Gli anni ’90 vengono considerati da più parti il periodo d’oro della Disney, tanto da essere soprannominati il Rinascimento Disneyano.
Uno
dei film più amati, ma che personalmente non sono mai riuscito a farmi piacere,
è Aladdin. Sarà che la favola del
ladruncolo che vive arrangiandosi e che si innamora ricambiato della bella
principessa, stufa del suo status sociale e che tanto invidia la libertà dei
suoi sudditi (liberi di morire di fame in una società dove sono le guardie
reali le prime a perpetrare ogni tipo di giustizia), è probabilmente un tipo di
storia più adatto ad accendere la fantasia delle femminucce che dei maschietti;
sarà che Aladdin mi ha sempre dato l’idea del ragazzo problematico, un po’ bulletto
e mezzo delinquente (e che piace proprio per questo.
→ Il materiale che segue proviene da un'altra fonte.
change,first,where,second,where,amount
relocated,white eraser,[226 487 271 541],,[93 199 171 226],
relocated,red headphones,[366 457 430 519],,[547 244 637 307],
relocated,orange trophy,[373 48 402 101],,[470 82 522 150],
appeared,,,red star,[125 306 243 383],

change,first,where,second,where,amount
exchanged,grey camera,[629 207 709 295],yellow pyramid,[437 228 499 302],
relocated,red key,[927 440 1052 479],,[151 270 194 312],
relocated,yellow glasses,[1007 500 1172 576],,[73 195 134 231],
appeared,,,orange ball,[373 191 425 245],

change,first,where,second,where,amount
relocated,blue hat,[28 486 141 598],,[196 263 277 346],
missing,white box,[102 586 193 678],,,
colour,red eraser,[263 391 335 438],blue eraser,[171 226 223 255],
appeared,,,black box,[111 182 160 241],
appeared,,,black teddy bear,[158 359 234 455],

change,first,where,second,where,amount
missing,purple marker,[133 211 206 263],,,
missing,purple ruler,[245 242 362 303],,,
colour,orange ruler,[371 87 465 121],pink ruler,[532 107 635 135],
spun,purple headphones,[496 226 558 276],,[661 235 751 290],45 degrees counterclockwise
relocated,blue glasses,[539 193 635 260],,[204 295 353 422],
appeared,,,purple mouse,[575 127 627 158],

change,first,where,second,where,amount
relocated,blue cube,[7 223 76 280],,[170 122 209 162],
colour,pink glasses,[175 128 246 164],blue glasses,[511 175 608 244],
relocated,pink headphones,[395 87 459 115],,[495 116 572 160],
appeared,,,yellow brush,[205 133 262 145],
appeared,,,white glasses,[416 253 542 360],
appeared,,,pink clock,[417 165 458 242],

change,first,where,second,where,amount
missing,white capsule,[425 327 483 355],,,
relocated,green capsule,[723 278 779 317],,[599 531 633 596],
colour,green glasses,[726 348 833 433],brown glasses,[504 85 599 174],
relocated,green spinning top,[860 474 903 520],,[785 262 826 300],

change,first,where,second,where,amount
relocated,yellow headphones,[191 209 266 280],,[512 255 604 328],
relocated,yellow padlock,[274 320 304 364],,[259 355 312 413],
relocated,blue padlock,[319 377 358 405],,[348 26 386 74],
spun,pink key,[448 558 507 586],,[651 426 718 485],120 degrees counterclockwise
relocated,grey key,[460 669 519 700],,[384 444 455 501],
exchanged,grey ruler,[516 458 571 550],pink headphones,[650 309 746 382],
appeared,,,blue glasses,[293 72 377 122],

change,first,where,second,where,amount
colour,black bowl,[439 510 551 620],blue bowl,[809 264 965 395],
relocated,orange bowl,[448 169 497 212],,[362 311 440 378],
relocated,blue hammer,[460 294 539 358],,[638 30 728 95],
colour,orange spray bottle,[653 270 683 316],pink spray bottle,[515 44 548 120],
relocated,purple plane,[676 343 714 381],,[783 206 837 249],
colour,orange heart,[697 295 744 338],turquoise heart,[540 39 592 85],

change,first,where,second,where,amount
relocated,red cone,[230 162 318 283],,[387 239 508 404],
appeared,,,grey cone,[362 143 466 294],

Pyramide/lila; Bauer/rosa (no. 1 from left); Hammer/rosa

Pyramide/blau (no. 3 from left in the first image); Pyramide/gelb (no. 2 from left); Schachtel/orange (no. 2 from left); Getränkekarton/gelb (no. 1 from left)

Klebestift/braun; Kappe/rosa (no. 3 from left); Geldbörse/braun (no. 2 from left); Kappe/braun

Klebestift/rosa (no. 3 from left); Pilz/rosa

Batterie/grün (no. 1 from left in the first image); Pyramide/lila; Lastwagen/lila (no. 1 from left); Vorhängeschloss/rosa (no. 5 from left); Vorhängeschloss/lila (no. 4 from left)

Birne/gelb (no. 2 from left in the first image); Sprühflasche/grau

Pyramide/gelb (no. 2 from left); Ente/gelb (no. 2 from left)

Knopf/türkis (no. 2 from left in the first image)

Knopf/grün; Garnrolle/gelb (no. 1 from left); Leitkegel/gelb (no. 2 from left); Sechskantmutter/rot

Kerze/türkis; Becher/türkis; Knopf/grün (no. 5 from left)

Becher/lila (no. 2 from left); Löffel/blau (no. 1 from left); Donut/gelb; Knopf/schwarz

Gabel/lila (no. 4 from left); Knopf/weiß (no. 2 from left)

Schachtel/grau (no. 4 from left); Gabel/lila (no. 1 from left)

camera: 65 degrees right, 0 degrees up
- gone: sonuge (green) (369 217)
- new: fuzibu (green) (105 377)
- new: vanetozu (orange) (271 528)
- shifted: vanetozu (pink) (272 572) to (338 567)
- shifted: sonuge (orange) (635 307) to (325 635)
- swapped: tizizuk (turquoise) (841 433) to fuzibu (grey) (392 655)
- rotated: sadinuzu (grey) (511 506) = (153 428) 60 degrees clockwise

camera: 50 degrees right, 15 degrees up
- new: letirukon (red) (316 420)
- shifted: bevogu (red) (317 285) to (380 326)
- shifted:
Le donne, valle a capire);
sarà che verso la fine, quando Jafar si trasforma prima in un serpente e poi in
un genio malefico (che riprende nell’aspetto un demone), l’ho trovato troppo
crudo per un pubblico di bambini.
Eppure
c’è qualcosa che salva questo film, qualcosa per cui vale la pena vederlo
almeno una volta. O meglio qualcuno. Mi riferisco al Genio ovviamente, e per l’esattezza
al suo, anzi ai suoi, doppiatori.
Negli
anni ’90 si è diffusa la prassi in Italia, in America già si usava, di scegliere
personaggi famosi per doppiare alcuni dei personaggi delle pellicole Disney.